问题描述

我正在尝试制作一个小函数，以给定增量在两个值之间进行插值.

I'm trying to make a little function to interpolate between two values with a given increment.

[ 1.0 .. 0.5 .. 20.0 ]

编译器告诉我这已被弃用，并建议使用整数然后转换为浮点数.但是如果我有一个小数增量，这似乎有点冗长 - 我是否必须将我的开始和结束值除以我的增量，然后再乘以?(耶！).

The compiler tells me that this is deprecated, and suggests using ints then casting to float. But this seems a bit long-winded if I have a fractional increment - do I have to divide my start and end values by my increment, then multiple again afterwards? (yeuch!).

我曾在某处看到过有关使用序列推导式执行此操作的内容，但我不记得是如何做到的.

I saw something somewhere once about using sequence comprehensions to do this, but I can't remember how.

请帮忙.

推荐答案

TL;DR:F# PowerPack 的 BigRational 类型是要走的路.

TL;DR: F# PowerPack's BigRational type is the way to go.

正如许多人指出的那样，float 值不适合循环:

As many have pointed out, float values are not suitable for looping:

• 它们确实有舍入误差，就像十进制的1/3一样，我们不可避免地会丢失从某个指数开始的所有数字；
• 他们确实经历了灾难性取消(当减去两个几乎相等的数字时，结果四舍五入为零)；
• 他们总是有非零的机器 epsilon，所以误差会增加数学运算(除非我们多次添加不同的数字，以便错误相互抵消——但循环并非如此)；
• 它们在整个范围内确实具有不同的准确度:范围 [0.0000001 .. 0.0000002] 中唯一值的数量等于 [1000000 .. 2000000 中唯一值的数量];

• They do have Round Off Error, just like with 1/3 in decimal, we inevitably lose all digits starting at a certain exponent;
• They do experience Catastrophic Cancellation (when subtracting two almost equal numbers, the result is rounded to zero);
• They always have non-zero Machine epsilon, so the error is increased with every math operation (unless we are adding different numbers many times so that errors mutually cancel out -- but this is not the case for the loops);
• They do have different accuracy across the range: the number of unique values in a range [0.0000001 .. 0.0000002] is equivalent to the number of unique values in [1000000 .. 2000000];

可以立即解决上述问题的是切换回整数逻辑.

What can instantly solve the above problems, is switching back to integer logic.
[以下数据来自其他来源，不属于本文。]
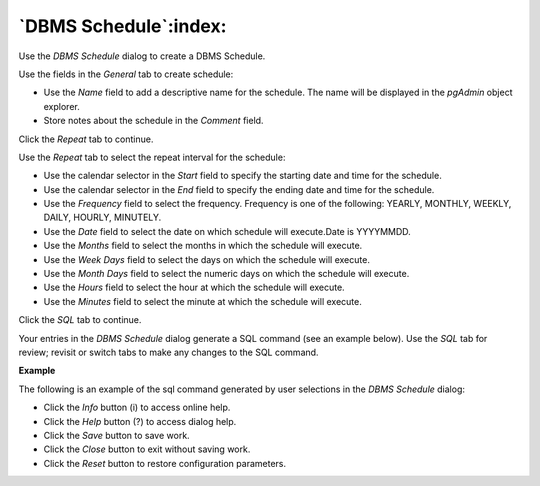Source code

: .. _dbms_schedule:

**********************
`DBMS Schedule`:index:
**********************

Use the *DBMS Schedule* dialog to create a DBMS Schedule.

.. image:: images/dbms_schedule_general.png
    :alt: DBMS Schedule dialog general tab
    :align: center

Use the fields in the *General* tab to create schedule:

* Use the *Name* field to add a descriptive name for the schedule. The name will
  be displayed in the *pgAdmin* object explorer.
* Store notes about the schedule in the *Comment* field.

Click the *Repeat* tab to continue.

.. image:: images/dbms_schedule_repeat.png
    :alt: DBMS Schedule dialog repeat tab
    :align: center

Use the *Repeat* tab to select the repeat interval for the schedule:

* Use the calendar selector in the *Start* field to specify the starting date
  and time for the schedule.
* Use the calendar selector in the *End* field to specify the ending date and
  time for the schedule.
* Use the *Frequency* field to select the frequency. Frequency is one of the following:
  YEARLY, MONTHLY, WEEKLY, DAILY, HOURLY, MINUTELY.
* Use the *Date* field to select the date on which schedule will execute.Date is YYYYMMDD.
* Use the *Months* field to select the months in which the schedule will execute.
* Use the *Week Days* field to select the days on which the schedule will execute.
* Use the *Month Days* field to select the numeric days on which the schedule will
  execute.
* Use the *Hours* field to select the hour at which the schedule will execute.
* Use the *Minutes* field to select the minute at which the schedule will execute.


Click the *SQL* tab to continue.

Your entries in the *DBMS Schedule* dialog generate a SQL command (see an example below).
Use the *SQL* tab for review; revisit or switch tabs to make any changes to the
SQL command.

**Example**

The following is an example of the sql command generated by user selections in
the *DBMS Schedule* dialog:

.. image:: images/dbms_schedule_sql.png
    :alt: DBMS Schedule dialog sql tab
    :align: center

* Click the *Info* button (i) to access online help.
* Click the *Help* button (?) to access dialog help.
* Click the *Save* button to save work.
* Click the *Close* button to exit without saving work.
* Click the *Reset* button to restore configuration parameters.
使用 F# PowerPack，您可以使用 BigRational 类型:

With F# PowerPack, you may use BigRational type:

open Microsoft.FSharp.Math
// [1 .. 1/3 .. 20]
[1N .. 1N/3N .. 20N]
|> List.map float
|> List.iter (printf "%f; ")

注意，我冒昧地将步骤设置为 1/3 因为您问题中的 0.5 实际上具有精确的二进制表示 0.1 表示为 +1.00000000000000000000000 * 2;因此它不会产生任何累积求和误差.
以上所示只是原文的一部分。